GIVEN TEXT >>

=====

NLP 02: A Trigram Hidden Markov Model (Python)

After HMMs, let’s work on a Trigram HMM directly on texts.First will introduce the model, then pieces of code for practicing.
But not going to give a full solution as the course is still going every year, find out more in references.

Model

13101151_791718694297034_1694635888_n

An example is given below:
“Deep learning is part of a broader family of machine learning methods.”

So here we assign {x}_{i} to ith word: {x}_{1}=Deep,{x}_{2}=learning,etc. n is the length of sentence, index starts from 1. Also, we assign {x}_{0} and {x}_{-1} to a special mark “*”, to mark the starting of a sentence. We use {y}_{i} to represent the tags to each of them, and S is a collection of all possible tags. If S is {N,V,D,P},then y will be one value from S. Keep in mind that there is a “STOP” tag as a remarkable signal at the end of the sentence. So our goal is to give a possible sequence of labels (y values), e.p, N,V,V,…,STOP. So we need to find out p({x}_{1},..,{x}_{n}, {y}_{1},,{y}_{n+1}), and the joint possibility means that sentence and the tag sequence “appear together”.

We take a shorter sentence as an example: “Irene likes iPhone”. We assume the tag sequence is N,V,P,STOP.
So the probability is :
p({ x }_{ 1 },..,{ x }_{ 3 },{ y }_{ 1 },,{ y }_{ 4 })=q(N|*,*)\times q(V|*,N)\times q(P|N,V)\times q(STOP|V,P)\times q(Irene|N)\times q(like|V)\times q(iPhone|P)

Why called Trigram HMM?
13128899_791761360959434_1674003937_oThe model looks at three words as a bag at each step (Trigram). In the first part on the right part of the equation, there is a Markov Chain. From the definition, we’ve made an assumption that the tag for the current word, is depending on the previous two words. The second part is an emission component, that is what is the probability of this word x recognized as a tag y. Some words can be treated as Noun or Verb, like the word “record”. So after learning from a training set,you are able to get both p("record"|Verb), p("record"|Noun).

=====

RECORD EXTRACTS >>
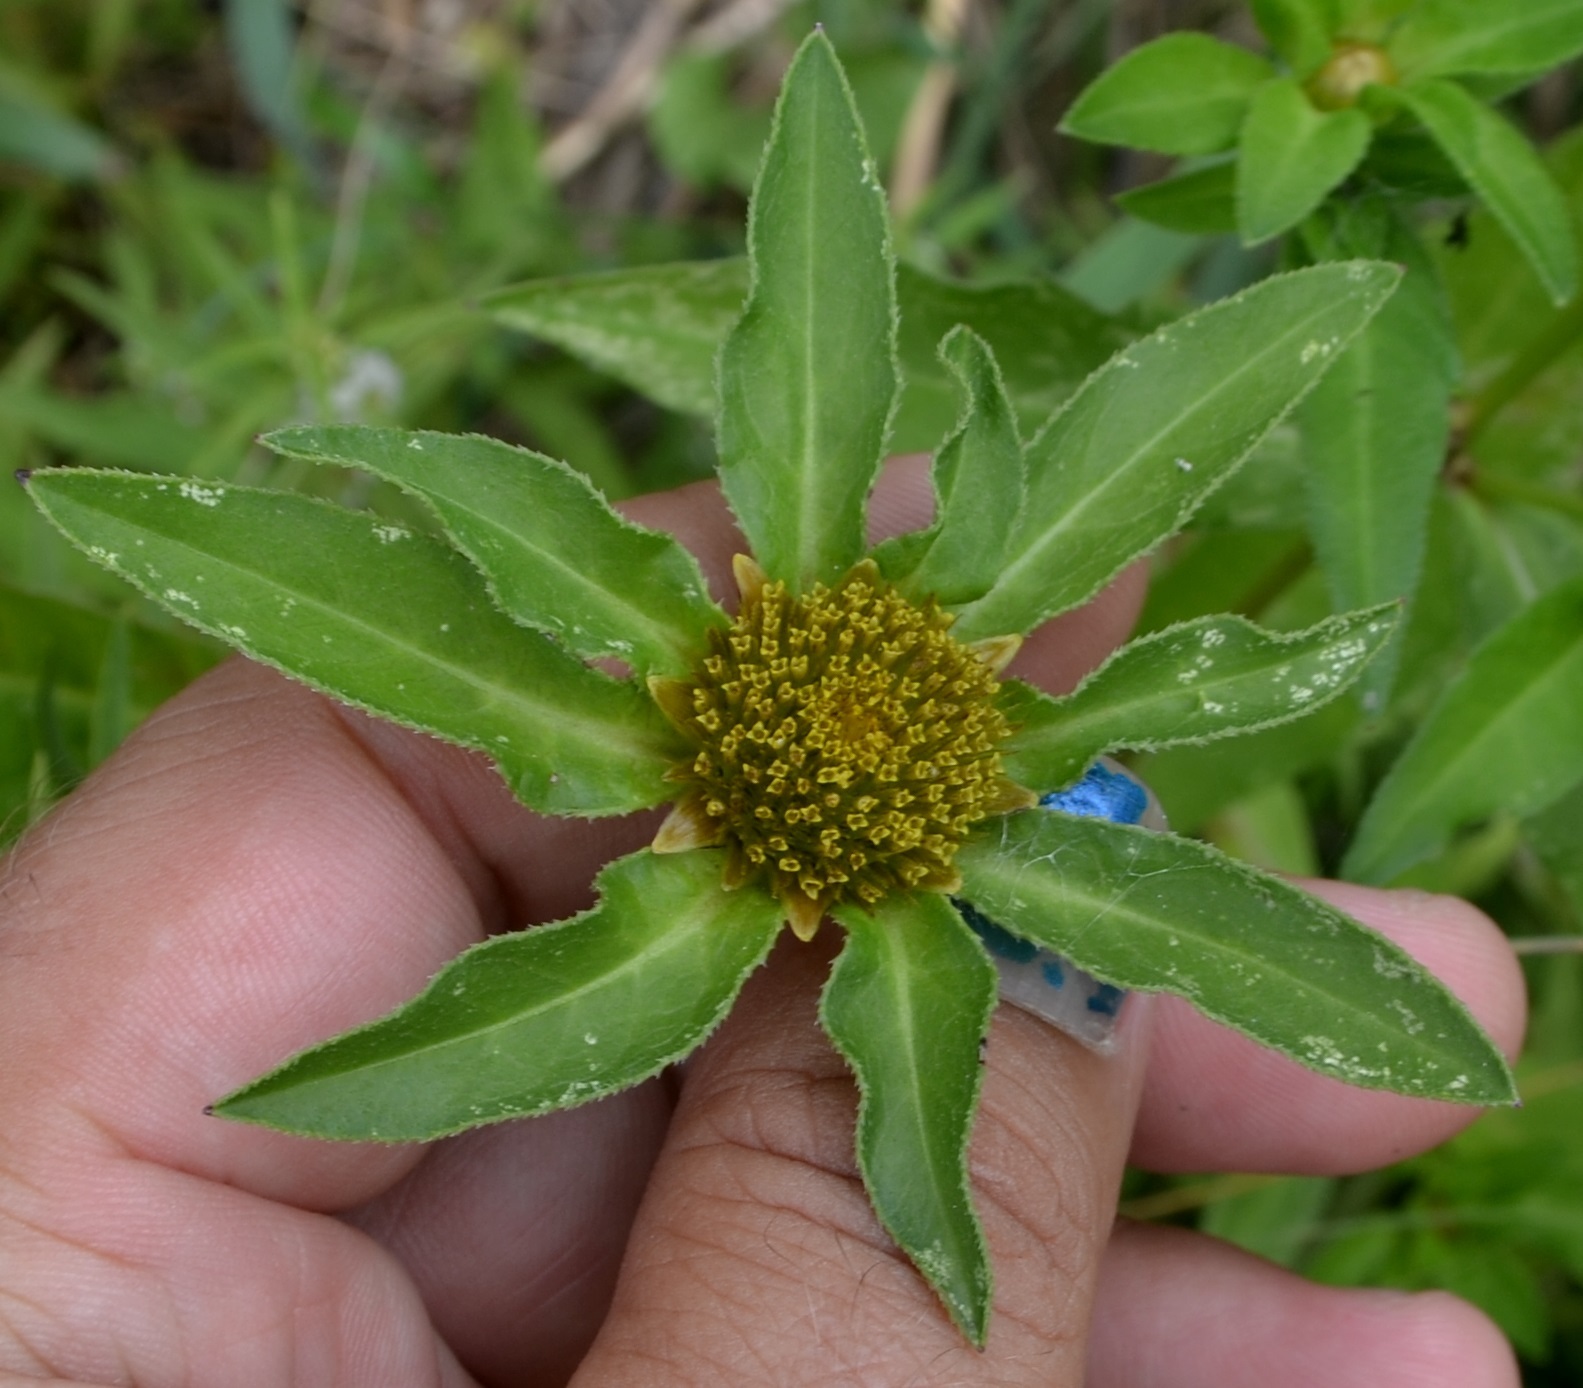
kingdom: Plantae
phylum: Tracheophyta
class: Magnoliopsida
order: Asterales
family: Asteraceae
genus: Bidens
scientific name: Bidens tripartita
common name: Trifid bur-marigold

=====

EXERCISE OBJECTIVE >> Reproduce the passage of the trigram HMM text that begins at the words "An example is" and stops after the words "sequence is N,V,P,STOP.". The rows have no connection to the trigram HMM text.

TASK RESULT >>
An example is given below:
“Deep learning is part of a broader family of machine learning methods.”

So here we assign {x}_{i} to ith word: {x}_{1}=Deep,{x}_{2}=learning,etc. n is the length of sentence, index starts from 1. Also, we assign {x}_{0} and {x}_{-1} to a special mark “*”, to mark the starting of a sentence. We use {y}_{i} to represent the tags to each of them, and S is a collection of all possible tags. If S is {N,V,D,P},then y will be one value from S. Keep in mind that there is a “STOP” tag as a remarkable signal at the end of the sentence. So our goal is to give a possible sequence of labels (y values), e.p, N,V,V,…,STOP. So we need to find out p({x}_{1},..,{x}_{n}, {y}_{1},,{y}_{n+1}), and the joint possibility means that sentence and the tag sequence “appear together”.

We take a shorter sentence as an example: “Irene likes iPhone”. We assume the tag sequence is N,V,P,STOP.